Collage graduate

Jon Farber

Jon Farber contemplates “Dizzy Grizzly” at Bibo Three.

Jon Farber contemplates “Dizzy Grizzly” at Bibo Three.


Jon Farber’s Reconnaissance Thoughts is on display at the Bibo Three Gallery, 945 Record St., 348-8087, through Nov. 30.

“Collage and sculpture are basically the same thing,” says artist Jon Farber. “It’s just that one’s 2-D and one’s 3-D.”

As a student in the University of Nevada, Reno’s bachelor of fine arts program, Farber focused on sculpture— particularly found object-oriented artwork. But when he graduated in 2009, he suddenly found himself with less access to a sculpture lab, so he started gravitating toward collage.

“It’s like sculpture, but there’s no need to do any welding,” he says.
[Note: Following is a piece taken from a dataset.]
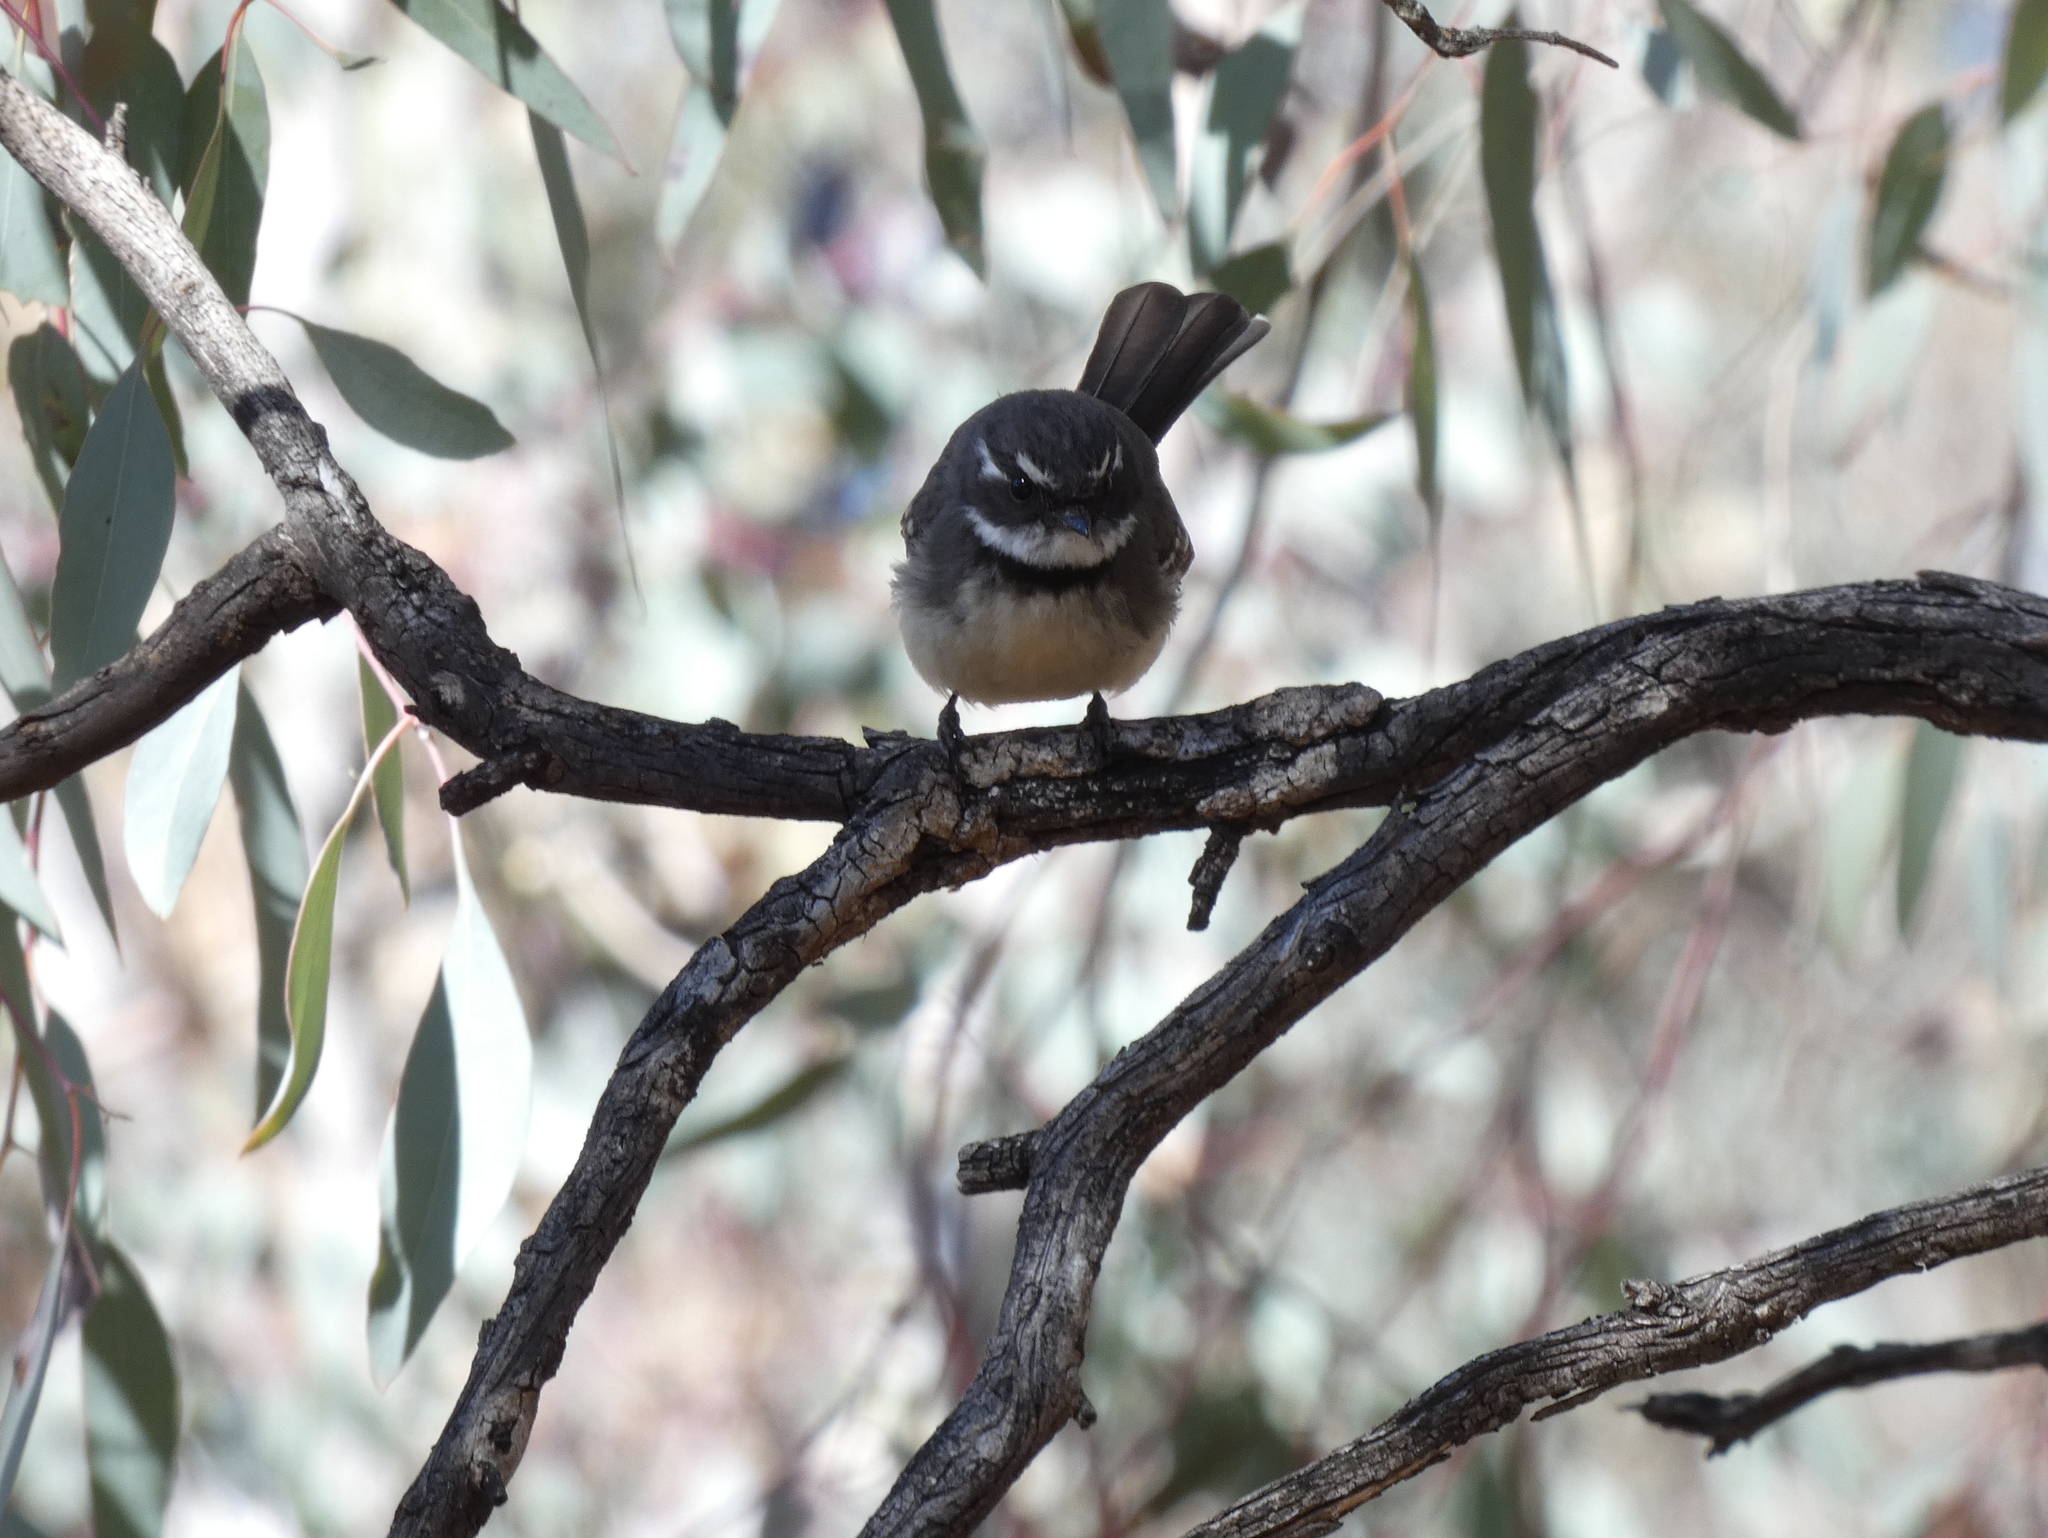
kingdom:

His new exhibition, Reconnaissance Thoughts, at the Bibo Three Gallery, features small collages of images pulled from magazines and other sources, as well as large acrylic paintings based on collages. For both the large and small pieces, Farber culls images from a variety of sources: old record covers, back issues of National Geographic, children’s books, World War II propaganda poster reproductions, advertisements, and an encyclopedia from the 1940s.

“It’s just whatever calls out to me,” says Farber. He collects images everywhere he goes, and when he thinks he has enough, lays them all out, and begins experimenting with new combinations.

As part of his day job, Farber spends long hours alone, driving a truck, and he says he’s often amused by the way his mind wanders and the unexpected leaps of logic and association his brain takes. That sensation of the brain wandering through unusual associations is something he tries to convey in his artwork.

One of his smaller collages, “Tuna Time,” features singer Michelle Phillips, of The Mamas & the Papas fame, swimming, her head just above water, and her mouth open, as if taking a gulp of air, but behind her mouth, Farber placed a retro-looking can of tuna.

“She just looked hungry for a can of tuna,” he says. Some of the collages feature dozens and dozens of images, but this “Tuna Time” is just the two images.

“There wasn’t really anything else it needed,” says Farber. “It just looked done as soon as I put the two together.”

Many of the pieces, like “Tuna Time,” are funny.

“I try to make myself laugh,” says Farber. “It’s one reason I do this.”

The larger pieces, like “Dizzy Grizzly,” are bright, colorful acrylic paintings that recreate collages over high-contrast color patterns. The underlying patterns create a sense of eye-popping repetition, with the collages splayed across and interweaving with the patterns.

The bright colors and use of images culled from commercial sources—“Dizzy Grizzly” prominently features an image of Br’er Rabbit taken from a Disney read-along book and record—place Farber’s work squarely in the tradition of Pop Art, but the bright patterns and overlapping images create intricate compositions that keep the viewer’s eyes moving.

Farber says his primary concern is visual composition, but he likes the variety of interpretations his works attract. The jarring, incongruous combinations of sometimes familiar images elicit a variety of responses.

“I like people to make their own interpretations to it,” he says. “I like to see what people bring to it, and what they take away.”